---------- Data shown ----------

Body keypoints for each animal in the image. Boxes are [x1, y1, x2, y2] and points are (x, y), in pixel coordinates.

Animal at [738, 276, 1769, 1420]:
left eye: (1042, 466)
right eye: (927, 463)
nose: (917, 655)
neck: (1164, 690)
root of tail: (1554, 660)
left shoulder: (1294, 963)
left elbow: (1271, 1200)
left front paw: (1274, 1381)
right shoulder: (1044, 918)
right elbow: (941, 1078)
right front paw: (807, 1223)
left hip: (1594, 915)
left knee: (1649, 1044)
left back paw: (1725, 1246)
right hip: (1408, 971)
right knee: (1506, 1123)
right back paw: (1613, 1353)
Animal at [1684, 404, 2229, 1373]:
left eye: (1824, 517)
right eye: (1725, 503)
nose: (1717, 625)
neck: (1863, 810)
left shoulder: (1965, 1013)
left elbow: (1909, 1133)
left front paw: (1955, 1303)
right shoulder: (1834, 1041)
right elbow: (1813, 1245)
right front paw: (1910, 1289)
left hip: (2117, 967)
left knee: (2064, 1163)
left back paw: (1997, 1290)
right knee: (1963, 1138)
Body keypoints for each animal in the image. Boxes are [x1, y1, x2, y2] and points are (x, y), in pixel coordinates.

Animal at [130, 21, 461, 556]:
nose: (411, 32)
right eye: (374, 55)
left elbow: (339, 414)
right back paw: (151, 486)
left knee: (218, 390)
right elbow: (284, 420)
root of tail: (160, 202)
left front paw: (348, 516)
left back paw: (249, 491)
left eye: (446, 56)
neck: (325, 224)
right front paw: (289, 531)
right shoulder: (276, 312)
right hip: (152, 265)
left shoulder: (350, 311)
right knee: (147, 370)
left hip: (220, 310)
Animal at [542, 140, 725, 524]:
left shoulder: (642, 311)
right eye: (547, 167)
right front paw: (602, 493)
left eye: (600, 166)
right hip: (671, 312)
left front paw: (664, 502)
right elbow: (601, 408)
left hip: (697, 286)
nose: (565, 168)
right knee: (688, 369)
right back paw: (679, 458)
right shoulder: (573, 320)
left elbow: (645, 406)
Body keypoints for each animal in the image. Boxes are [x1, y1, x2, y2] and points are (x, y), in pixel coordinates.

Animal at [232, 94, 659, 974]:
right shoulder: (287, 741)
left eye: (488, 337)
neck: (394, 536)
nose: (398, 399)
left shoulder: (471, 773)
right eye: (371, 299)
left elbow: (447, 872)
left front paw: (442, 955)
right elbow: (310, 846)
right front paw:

----------

Task directions:
An exact copy of all the entries above is what is needed.

Solution for this exercise:
Body keypoints for each animal in the image. Boxes are [x1, y1, x2, y2] and points are (x, y), in pixel coordinates.

Animal at [738, 276, 1769, 1420]:
left eye: (1042, 466)
right eye: (927, 463)
nose: (917, 655)
neck: (1164, 690)
root of tail: (1554, 660)
left shoulder: (1294, 963)
left elbow: (1271, 1200)
left front paw: (1274, 1381)
right shoulder: (1044, 918)
right elbow: (941, 1078)
right front paw: (807, 1223)
left hip: (1594, 915)
left knee: (1649, 1044)
left back paw: (1725, 1246)
right hip: (1408, 971)
right knee: (1506, 1123)
right back paw: (1613, 1353)
Animal at [1684, 404, 2229, 1373]:
left eye: (1824, 517)
right eye: (1725, 503)
nose: (1717, 625)
neck: (1863, 810)
left shoulder: (1965, 1013)
left elbow: (1909, 1133)
left front paw: (1955, 1303)
right shoulder: (1834, 1041)
right elbow: (1813, 1245)
right front paw: (1910, 1289)
left hip: (2117, 967)
left knee: (2064, 1163)
left back paw: (1997, 1290)
right knee: (1963, 1138)
Body keypoints for each animal in the image. Boxes are [x1, y1, x2, y2] and points are (x, y), in pixel coordinates.

Animal at [130, 21, 461, 556]:
nose: (411, 32)
right eye: (374, 55)
left elbow: (339, 414)
right back paw: (151, 486)
left knee: (218, 390)
right elbow: (284, 420)
root of tail: (160, 202)
left front paw: (348, 516)
left back paw: (249, 491)
left eye: (446, 56)
neck: (325, 224)
right front paw: (289, 531)
right shoulder: (276, 312)
right hip: (152, 265)
left shoulder: (350, 311)
right knee: (147, 370)
left hip: (220, 310)
Animal at [542, 140, 725, 524]:
left shoulder: (642, 311)
right eye: (547, 167)
right front paw: (602, 493)
left eye: (600, 166)
right hip: (671, 312)
left front paw: (664, 502)
right elbow: (601, 408)
left hip: (697, 286)
nose: (565, 168)
right knee: (688, 369)
right back paw: (679, 458)
right shoulder: (573, 320)
left elbow: (645, 406)
Body keypoints for each animal in the image. Boxes are [x1, y1, x2, y2] and points are (x, y), in pixel coordinates.

Animal at [232, 94, 659, 974]:
right shoulder: (287, 741)
left eye: (488, 337)
neck: (394, 536)
nose: (398, 399)
left shoulder: (471, 773)
right eye: (371, 299)
left elbow: (447, 872)
left front paw: (442, 955)
right elbow: (310, 846)
right front paw:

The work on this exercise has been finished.